Page extract →
'''

One correction, because careful readers will check. Spec-driven development is not new, and the people who looked closely said so a long time ago. Larman and Basili documented in IEEE Computer in 2003 that iterative development goes back to the 1950s, and the single-pass, document-driven ideal was doubted from the start, even by Royce, the man usually blamed for it. A year later, a paper at XP 2004, Ostroff, Makalsky, and Paige, "Agile Specification-Driven Development", argued not for big upfront specs but the opposite: that a "complete" specification is a flawed ideal and the spec should emerge as tests and contracts. They could not write the word complete without putting it in quotes. The modern industrial use predates the AI wave by years. Vibe coding's failure did not invent SDD. It made SDD go mainstream. And the man who lit the fuse, Andrej Karpathy, coined vibe coding, not SDD. He is the bridge between the two eras, the one who later said the vibe era was ending. The easy version of this story credits him with both, and it is wrong.
Here is the version that is right, and that nobody is telling. Almost no one is even aware of it, because they are still struggling with SDD.

'''

Provided records →
'''

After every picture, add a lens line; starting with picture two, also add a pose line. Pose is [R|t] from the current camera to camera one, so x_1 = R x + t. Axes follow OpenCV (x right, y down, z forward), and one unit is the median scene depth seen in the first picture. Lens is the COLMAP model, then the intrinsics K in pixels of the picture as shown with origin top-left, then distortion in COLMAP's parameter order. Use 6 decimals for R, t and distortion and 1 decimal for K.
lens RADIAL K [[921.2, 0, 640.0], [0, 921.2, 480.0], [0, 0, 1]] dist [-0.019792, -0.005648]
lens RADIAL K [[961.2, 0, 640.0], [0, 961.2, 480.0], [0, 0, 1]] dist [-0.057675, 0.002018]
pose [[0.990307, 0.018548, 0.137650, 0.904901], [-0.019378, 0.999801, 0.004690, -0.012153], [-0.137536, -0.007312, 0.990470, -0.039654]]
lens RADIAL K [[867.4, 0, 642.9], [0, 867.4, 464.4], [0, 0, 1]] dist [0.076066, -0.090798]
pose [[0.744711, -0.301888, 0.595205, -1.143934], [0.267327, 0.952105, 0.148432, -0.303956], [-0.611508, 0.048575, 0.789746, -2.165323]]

'''

Tasks for this exercise →
(1) List every person named in the passage on spec-driven development.
(2) Answer these about the passage on spec-driven development:
(a) In which publication, and in what year, did Larman and Basili document the history of iterative development?
(b) What is the title of the paper presented at XP 2004?
(c) Which term did Andrej Karpathy coin?
(3) Carry on the passage on spec-driven development, starting after its last sentence.
None of the data is needed for this work.

Task-by-task outputs →
(1)
Larman
Basili
Royce
Ostroff
Makalsky
Paige
Andrej Karpathy

(2)
(a) IEEE Computer, in 2003.
(b) "Agile Specification-Driven Development"
(c) Vibe coding.

(3)
The SDD leaves holes, and the agent fills them
The whole problem with SDD is that people write the spec however they want. It holds the what. It holds the how. It holds whatever and however an engineer can write it. Every engineer fills it with whatever was in their head that morning. Then the agents, Claude Code, Codex, and Droids, read the spec and make decisions, because there are gaping holes in it. The holes are not a defect in the spec.
These are two human gaps, not a tooling problem. The first: engineers do not take the time to learn what a spec actually is. We assume we know because we have written specs for 20 years. We have not written this kind. The second: the methods going viral were not built for the place most of us work. A method that scales beautifully in a forty-minute YouTube demo on a greenfield app is not a method that scales across a real enterprise codebase with twelve teams, a decade of decisions baked in, and a compliance reviewer who needs to sleep at night. The marketing layer of this field is selling demos as methods. They are not the same thing, and the gap between them is paid for downstream.
What OpenAI's Symphony spec actually proves my point
Look at what OpenAI published with Symphony in April 2026. Symphony is an open spec for orchestrating agents, and the core of it is a single spec file, 2,169 lines, eighteen sections, written in formal must-and-should language. The level of depth shows exactly what we are asking people to do, and exactly what they cannot do.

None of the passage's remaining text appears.